To do → Retype the data below word for word, leaving out the pictures.

Provided data Block Start

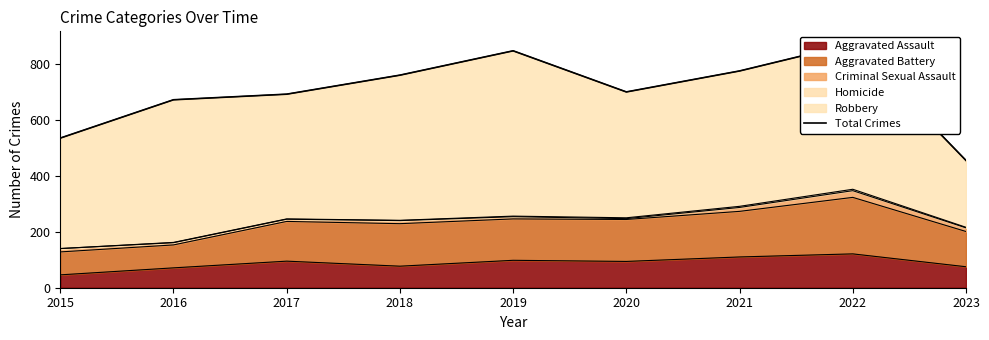

Which label corresponds to the largest value in the chart?

2022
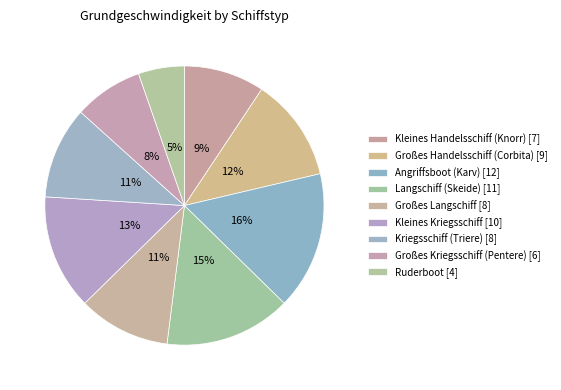

Is it true that Großes Kriegsschiff (Pentere) is 8% of the pie?

True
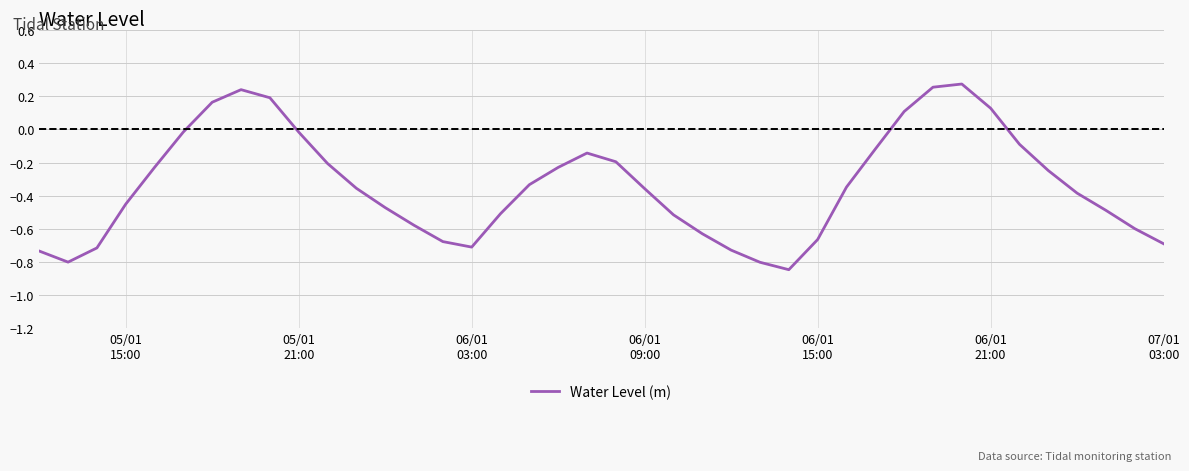

What is the difference between the maximum and minimum values?

1.1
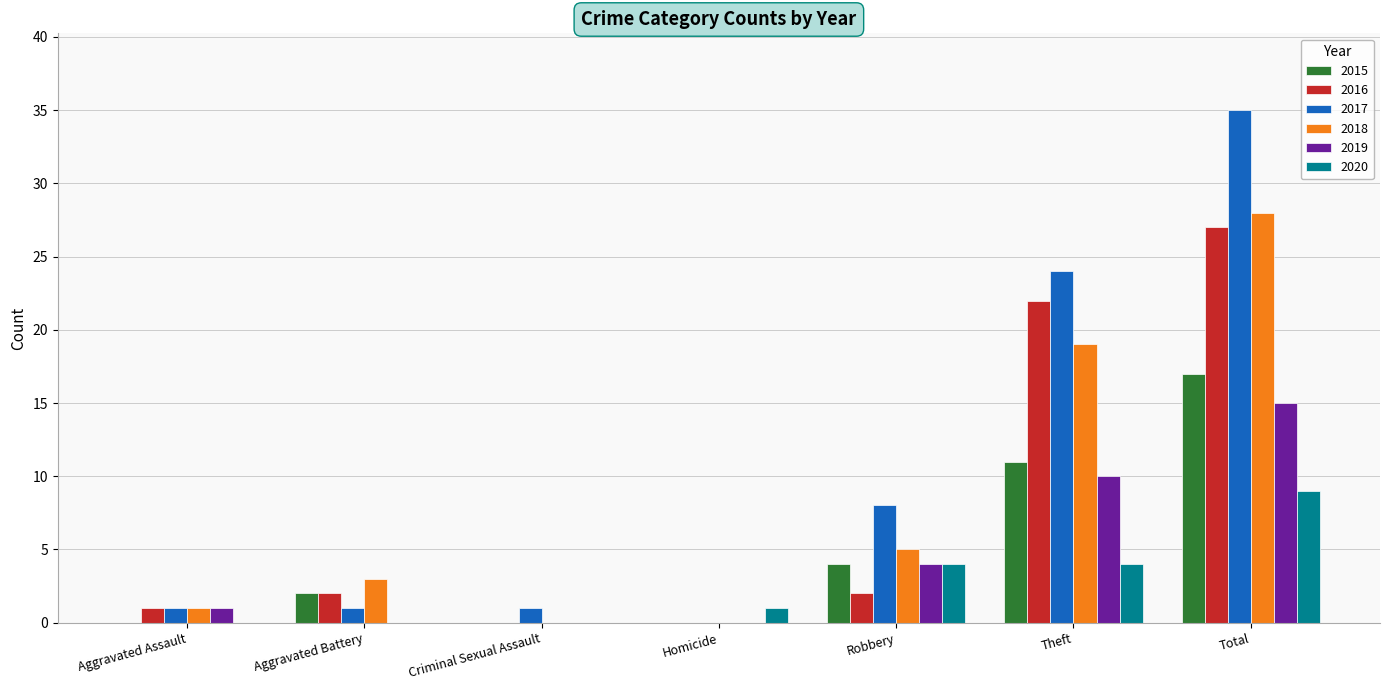

Reading left to right, list all the values displayed in this chart.

2015: 0	2	0	0	4	11	17
2016: 1	2	0	0	2	22	27
2017: 1	1	1	0	8	24	35
2018: 1	3	0	0	5	19	28
2019: 1	0	0	0	4	10	15
2020: 0	0	0	1	4	4	9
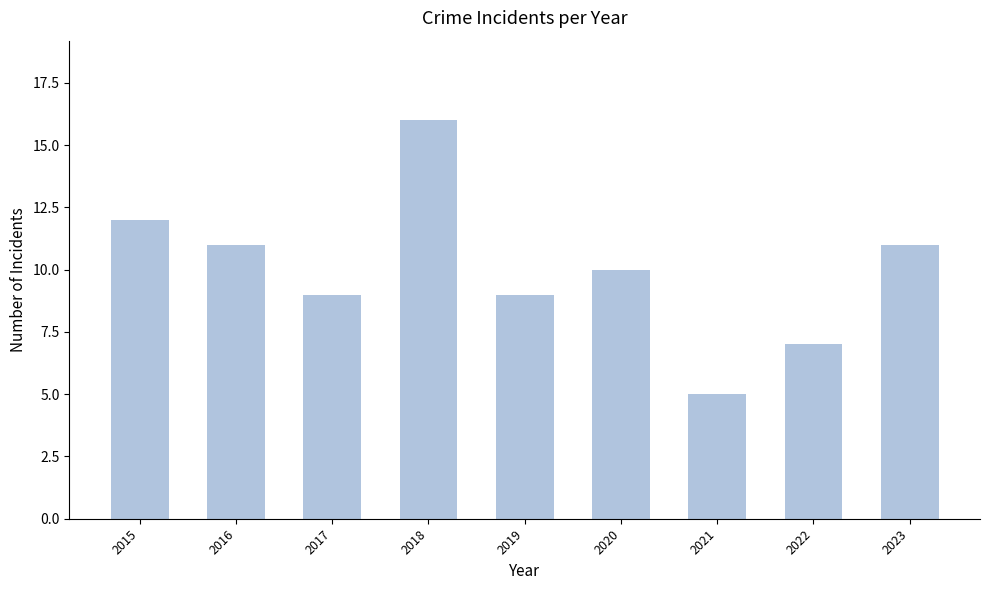

The chart shows a value of 11 at 2023. True or false?

True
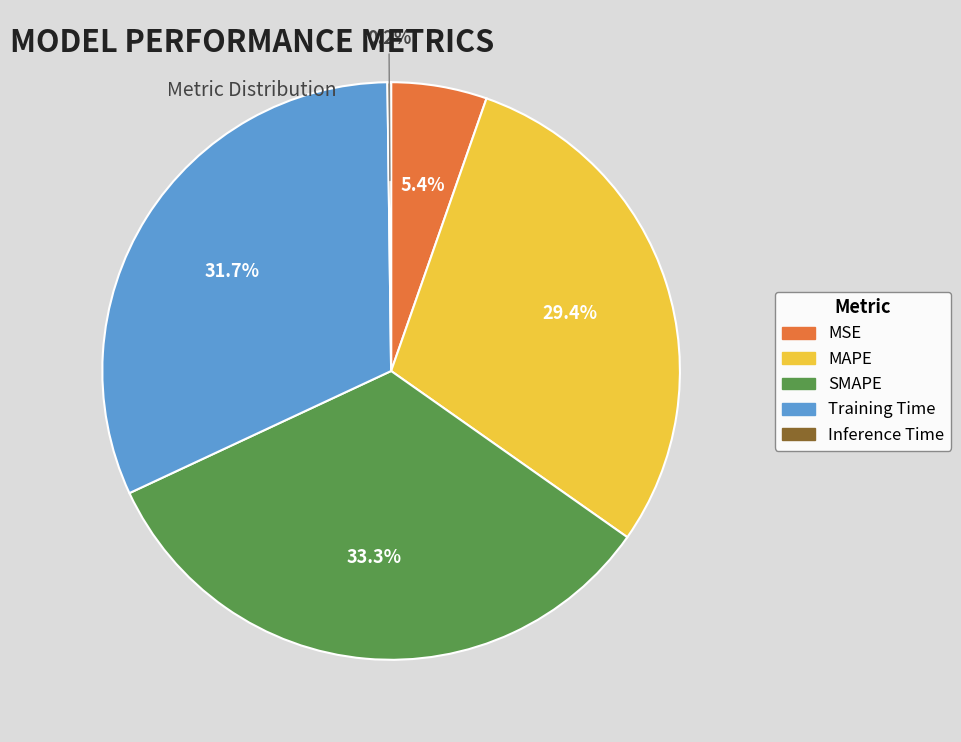

How much of the chart is everything except SMAPE?

66.7%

Provided data Block End

Response to this task →
Which label corresponds to the largest value in the chart?

2022

Is it true that Großes Kriegsschiff (Pentere) is 8% of the pie?

True

What is the difference between the maximum and minimum values?

1.1

Reading left to right, list all the values displayed in this chart.

2015: 0	2	0	0	4	11	17
2016: 1	2	0	0	2	22	27
2017: 1	1	1	0	8	24	35
2018: 1	3	0	0	5	19	28
2019: 1	0	0	0	4	10	15
2020: 0	0	0	1	4	4	9

The chart shows a value of 11 at 2023. True or false?

True

How much of the chart is everything except SMAPE?

66.7%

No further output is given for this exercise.